A realidade muda conforme o endereço. Enquanto capitais como São Paulo e Curitiba atendem 100% dessa faixa etária, o interior do Nordeste enfrenta dificuldades logísticas. Na Bahia, o foco recai sobre as creches, mais de 60% das crianças de 0 a 3 anos ainda não possuem vaga, segundo o Observatório do PNE. No Nordeste, apenas 28,7% das crianças acessam creches, o que força famílias pobres a priorizarem o trabalho informal em vez da educação infantil.

A expansão depende das prefeituras, que cuidam dessa etapa. Cidades menores dependem quase totalmente de repasses federais. Para 2026, o Fundeb deve movimentar R$ 370 bilhões, mas gestores alegam que o desafio vai além do dinheiro: falta apoio técnico para obras e transporte rural.

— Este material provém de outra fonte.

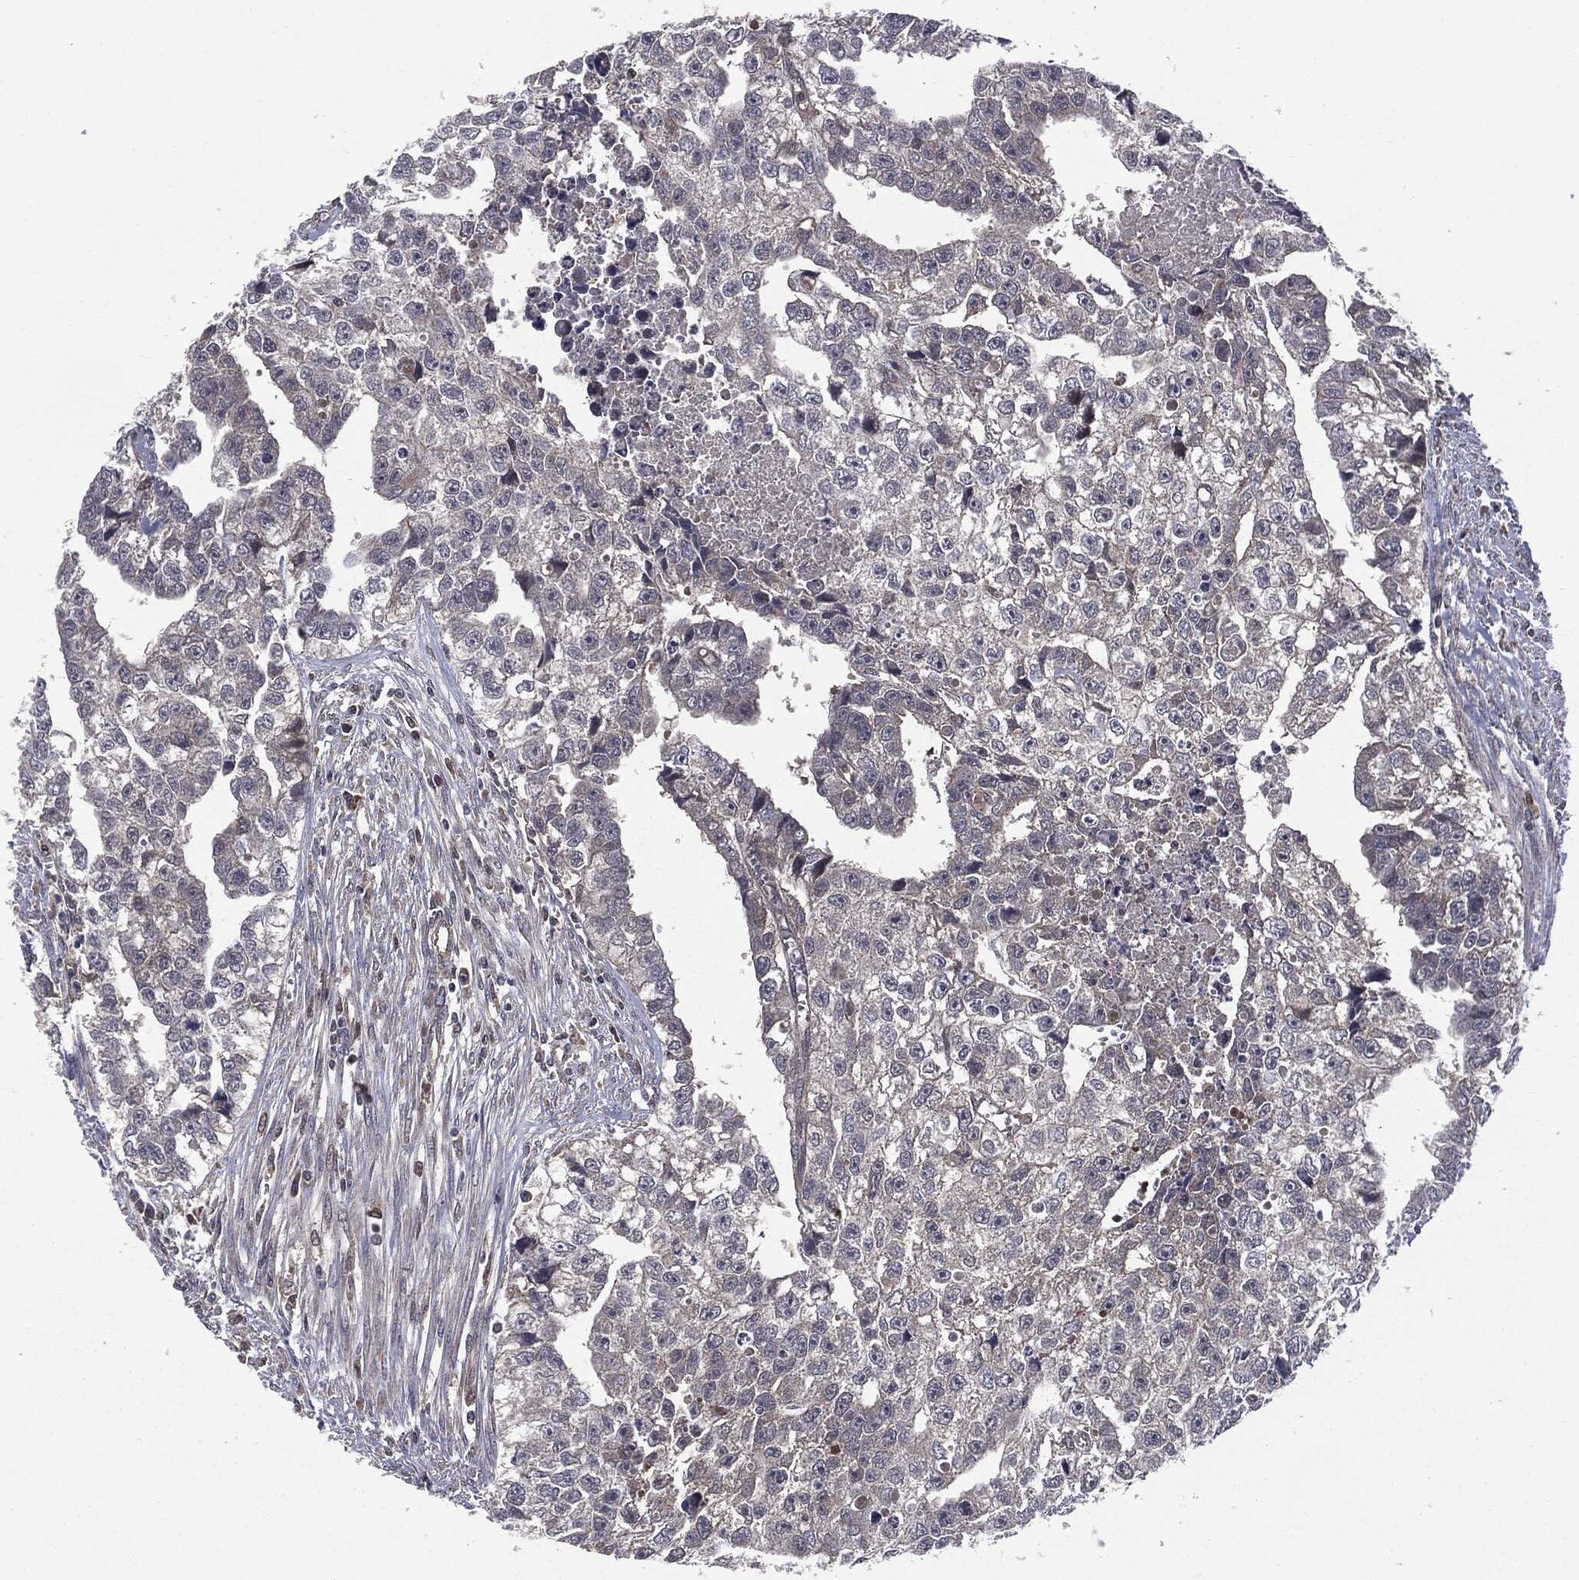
{"staining": {"intensity": "negative", "quantity": "none", "location": "none"}, "tissue": "testis cancer", "cell_type": "Tumor cells", "image_type": "cancer", "snomed": [{"axis": "morphology", "description": "Carcinoma, Embryonal, NOS"}, {"axis": "morphology", "description": "Teratoma, malignant, NOS"}, {"axis": "topography", "description": "Testis"}], "caption": "DAB (3,3'-diaminobenzidine) immunohistochemical staining of testis cancer displays no significant staining in tumor cells.", "gene": "PTPA", "patient": {"sex": "male", "age": 44}}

O custo da espera e os prazos vencidos

Dados do Cadastro Único mostram que apenas 30% das crianças em pobreza extrema acessam creches no Brasil, contra 60% entre famílias ricas. O Plano Nacional de Educação (PNE) previa a universalização da pré-escola (Meta 1) para 2016, mas o prazo foi adiado para 2028. Já a meta de 50% de atendimento em creches até 2024 também não foi atingida nacionalmente.

O economista americano James Heckman, da Universidade de Chicago e ganhador do Nobel, provou que investir na primeira infância traz o maior retorno ao país. Para ele, cada real gasto com crianças pequenas economiza despesas futuras com segurança e gera trabalhadores mais qualificados.

Para pesquisadores do Todos Pela Educação, a solução exige "busca ativa", ir de porta em porta entender por que a criança está fora da sala. Adaptar o transporte rural e ajustar horários das creches à jornada de trabalho das mães são passos essenciais para reduzir a desigualdade e permitir que o PIB brasileiro volte a crescer.